## Work item
Pick out and copy each line in the entries below that contains the word "давності". Letter case must match.

Collected data:
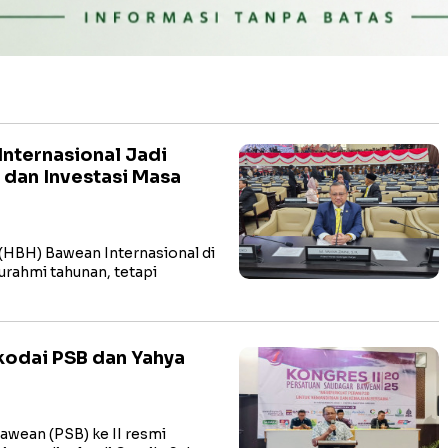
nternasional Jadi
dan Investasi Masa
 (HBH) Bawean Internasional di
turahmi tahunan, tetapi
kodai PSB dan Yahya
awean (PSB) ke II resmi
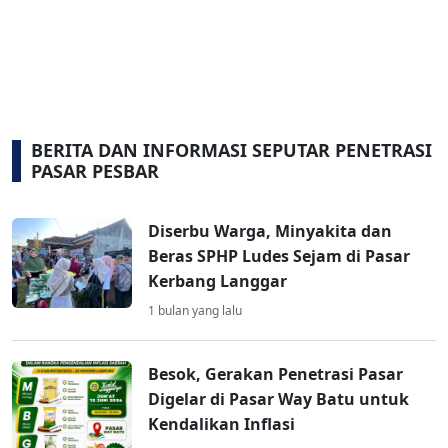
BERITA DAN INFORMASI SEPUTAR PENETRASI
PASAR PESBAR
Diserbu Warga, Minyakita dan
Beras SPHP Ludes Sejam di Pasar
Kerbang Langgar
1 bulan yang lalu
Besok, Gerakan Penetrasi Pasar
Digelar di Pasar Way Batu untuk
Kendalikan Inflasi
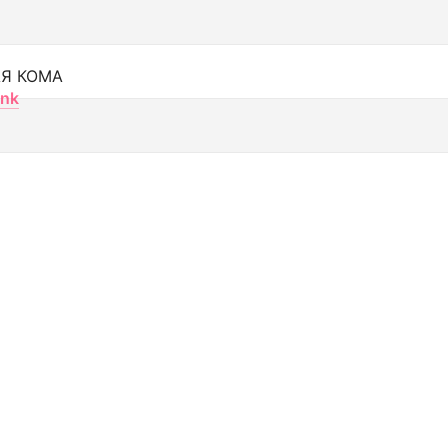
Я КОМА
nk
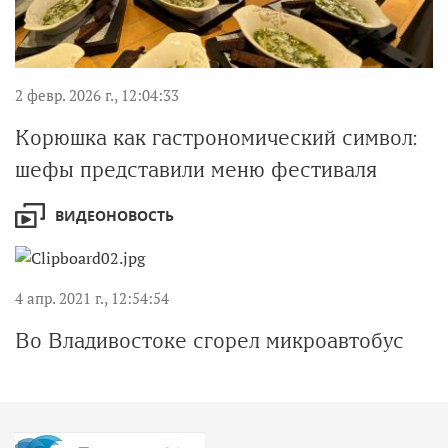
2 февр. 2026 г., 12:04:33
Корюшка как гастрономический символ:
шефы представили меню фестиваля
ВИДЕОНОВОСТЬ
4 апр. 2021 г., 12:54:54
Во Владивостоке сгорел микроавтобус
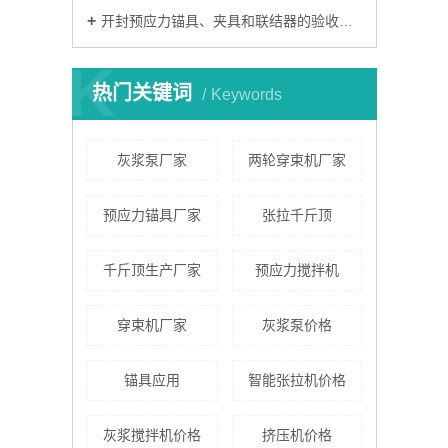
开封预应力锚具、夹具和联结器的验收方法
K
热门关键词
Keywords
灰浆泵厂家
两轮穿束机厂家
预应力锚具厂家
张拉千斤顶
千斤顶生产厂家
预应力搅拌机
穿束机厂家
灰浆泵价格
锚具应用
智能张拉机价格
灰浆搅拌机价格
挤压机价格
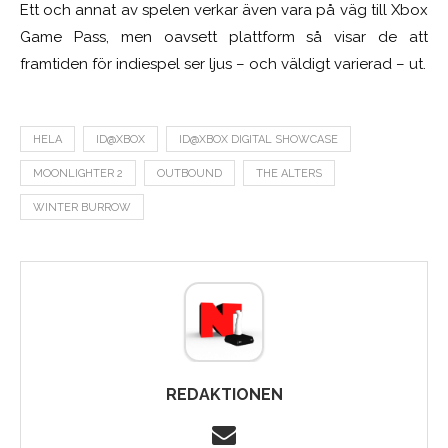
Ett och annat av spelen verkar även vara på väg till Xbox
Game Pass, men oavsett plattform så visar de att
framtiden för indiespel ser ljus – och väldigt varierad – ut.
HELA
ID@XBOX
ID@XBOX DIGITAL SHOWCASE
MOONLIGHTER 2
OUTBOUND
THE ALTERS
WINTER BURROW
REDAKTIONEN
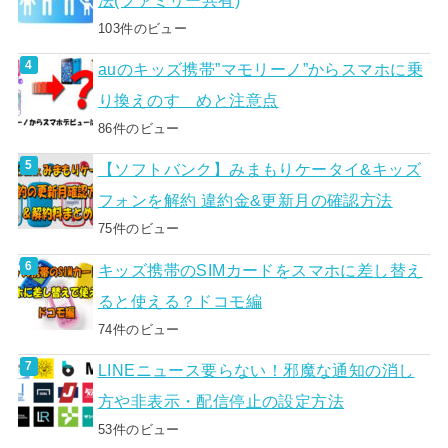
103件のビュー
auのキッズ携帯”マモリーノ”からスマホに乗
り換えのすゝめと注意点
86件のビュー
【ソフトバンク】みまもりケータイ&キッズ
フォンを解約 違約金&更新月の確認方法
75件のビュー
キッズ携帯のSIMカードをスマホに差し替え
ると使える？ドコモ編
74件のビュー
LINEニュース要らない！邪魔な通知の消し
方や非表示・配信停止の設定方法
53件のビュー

...

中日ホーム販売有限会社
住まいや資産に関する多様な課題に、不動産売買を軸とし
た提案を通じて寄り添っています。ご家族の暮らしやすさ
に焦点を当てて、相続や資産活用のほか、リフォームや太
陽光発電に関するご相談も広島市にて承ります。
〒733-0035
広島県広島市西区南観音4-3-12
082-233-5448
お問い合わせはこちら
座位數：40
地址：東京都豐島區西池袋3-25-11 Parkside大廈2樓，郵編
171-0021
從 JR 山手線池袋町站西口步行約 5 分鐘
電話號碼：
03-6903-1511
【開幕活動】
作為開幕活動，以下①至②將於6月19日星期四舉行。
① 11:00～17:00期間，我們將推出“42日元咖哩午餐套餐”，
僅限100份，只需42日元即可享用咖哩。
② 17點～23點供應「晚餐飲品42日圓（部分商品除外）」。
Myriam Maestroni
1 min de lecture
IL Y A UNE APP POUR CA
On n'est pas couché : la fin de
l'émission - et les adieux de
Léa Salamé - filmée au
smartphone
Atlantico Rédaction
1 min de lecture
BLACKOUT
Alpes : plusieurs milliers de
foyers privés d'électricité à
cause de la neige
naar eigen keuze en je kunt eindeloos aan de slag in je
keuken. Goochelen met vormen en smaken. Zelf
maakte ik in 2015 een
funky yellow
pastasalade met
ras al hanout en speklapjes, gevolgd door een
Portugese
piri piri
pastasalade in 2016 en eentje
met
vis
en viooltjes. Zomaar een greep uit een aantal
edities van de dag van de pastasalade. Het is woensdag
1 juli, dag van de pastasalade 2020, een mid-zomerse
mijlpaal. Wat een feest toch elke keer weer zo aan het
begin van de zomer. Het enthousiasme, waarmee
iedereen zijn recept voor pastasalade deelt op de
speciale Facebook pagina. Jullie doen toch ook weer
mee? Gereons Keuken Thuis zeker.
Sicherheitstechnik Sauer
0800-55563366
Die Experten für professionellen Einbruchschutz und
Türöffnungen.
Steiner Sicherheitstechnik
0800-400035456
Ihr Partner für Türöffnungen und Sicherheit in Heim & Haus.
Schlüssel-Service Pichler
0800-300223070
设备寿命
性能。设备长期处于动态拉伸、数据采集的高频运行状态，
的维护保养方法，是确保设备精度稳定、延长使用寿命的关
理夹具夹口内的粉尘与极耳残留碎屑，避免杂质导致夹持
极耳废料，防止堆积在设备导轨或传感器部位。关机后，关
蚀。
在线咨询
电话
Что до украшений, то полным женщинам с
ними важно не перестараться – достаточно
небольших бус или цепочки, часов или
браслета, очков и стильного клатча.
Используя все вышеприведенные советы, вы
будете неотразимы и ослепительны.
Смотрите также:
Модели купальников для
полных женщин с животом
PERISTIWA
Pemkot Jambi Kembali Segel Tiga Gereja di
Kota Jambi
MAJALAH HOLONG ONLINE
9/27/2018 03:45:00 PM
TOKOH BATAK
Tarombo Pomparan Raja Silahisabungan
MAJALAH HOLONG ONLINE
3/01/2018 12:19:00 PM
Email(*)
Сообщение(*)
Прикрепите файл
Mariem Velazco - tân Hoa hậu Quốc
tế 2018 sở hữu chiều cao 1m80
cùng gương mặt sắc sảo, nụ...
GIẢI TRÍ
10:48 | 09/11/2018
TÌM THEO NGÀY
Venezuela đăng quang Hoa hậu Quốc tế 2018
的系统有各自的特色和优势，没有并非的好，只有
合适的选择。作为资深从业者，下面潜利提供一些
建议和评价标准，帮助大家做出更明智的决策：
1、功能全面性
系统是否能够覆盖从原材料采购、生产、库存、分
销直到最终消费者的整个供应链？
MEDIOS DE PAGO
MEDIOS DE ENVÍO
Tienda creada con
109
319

---

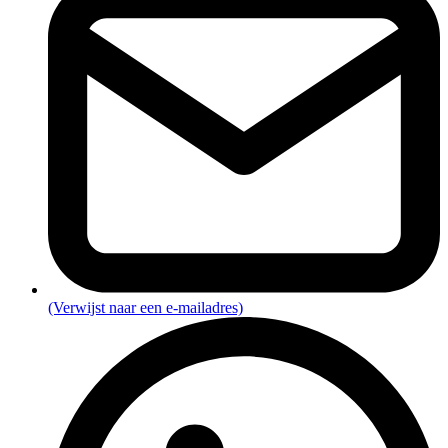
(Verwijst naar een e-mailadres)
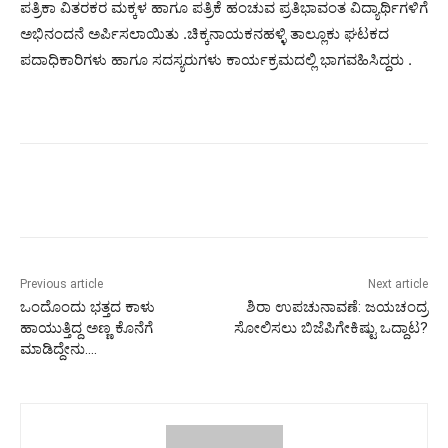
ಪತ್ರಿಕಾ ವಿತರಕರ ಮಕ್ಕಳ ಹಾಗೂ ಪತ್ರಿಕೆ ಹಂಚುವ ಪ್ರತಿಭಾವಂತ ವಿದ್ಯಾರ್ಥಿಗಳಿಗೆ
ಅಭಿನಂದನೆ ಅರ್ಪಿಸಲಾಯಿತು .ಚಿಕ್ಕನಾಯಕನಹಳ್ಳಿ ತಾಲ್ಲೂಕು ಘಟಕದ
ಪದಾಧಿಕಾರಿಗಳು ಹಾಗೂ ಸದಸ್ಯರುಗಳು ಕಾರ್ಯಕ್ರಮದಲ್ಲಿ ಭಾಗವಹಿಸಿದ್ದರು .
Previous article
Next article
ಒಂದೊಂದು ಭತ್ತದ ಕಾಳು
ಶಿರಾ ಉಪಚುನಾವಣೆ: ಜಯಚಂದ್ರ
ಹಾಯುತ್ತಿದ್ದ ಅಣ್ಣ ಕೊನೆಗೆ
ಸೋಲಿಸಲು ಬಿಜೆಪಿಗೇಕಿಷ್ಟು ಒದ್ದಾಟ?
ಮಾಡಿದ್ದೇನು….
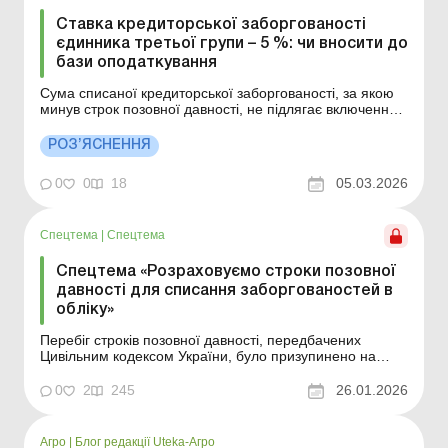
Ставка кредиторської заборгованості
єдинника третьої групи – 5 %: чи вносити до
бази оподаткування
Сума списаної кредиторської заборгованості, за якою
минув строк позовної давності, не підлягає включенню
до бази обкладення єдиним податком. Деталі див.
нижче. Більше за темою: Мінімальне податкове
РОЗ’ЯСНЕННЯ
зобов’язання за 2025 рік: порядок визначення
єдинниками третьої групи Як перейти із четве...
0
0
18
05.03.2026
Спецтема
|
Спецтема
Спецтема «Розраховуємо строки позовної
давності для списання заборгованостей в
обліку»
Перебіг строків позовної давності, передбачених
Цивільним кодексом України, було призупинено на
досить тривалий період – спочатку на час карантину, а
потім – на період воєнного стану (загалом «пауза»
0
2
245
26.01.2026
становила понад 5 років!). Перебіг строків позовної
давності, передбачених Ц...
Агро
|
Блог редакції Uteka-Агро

## Written solution
минув строк позовної давності, не підлягає включенню
давності для списання заборгованостей в
Перебіг строків позовної давності, передбачених
давності, передбачених Ц...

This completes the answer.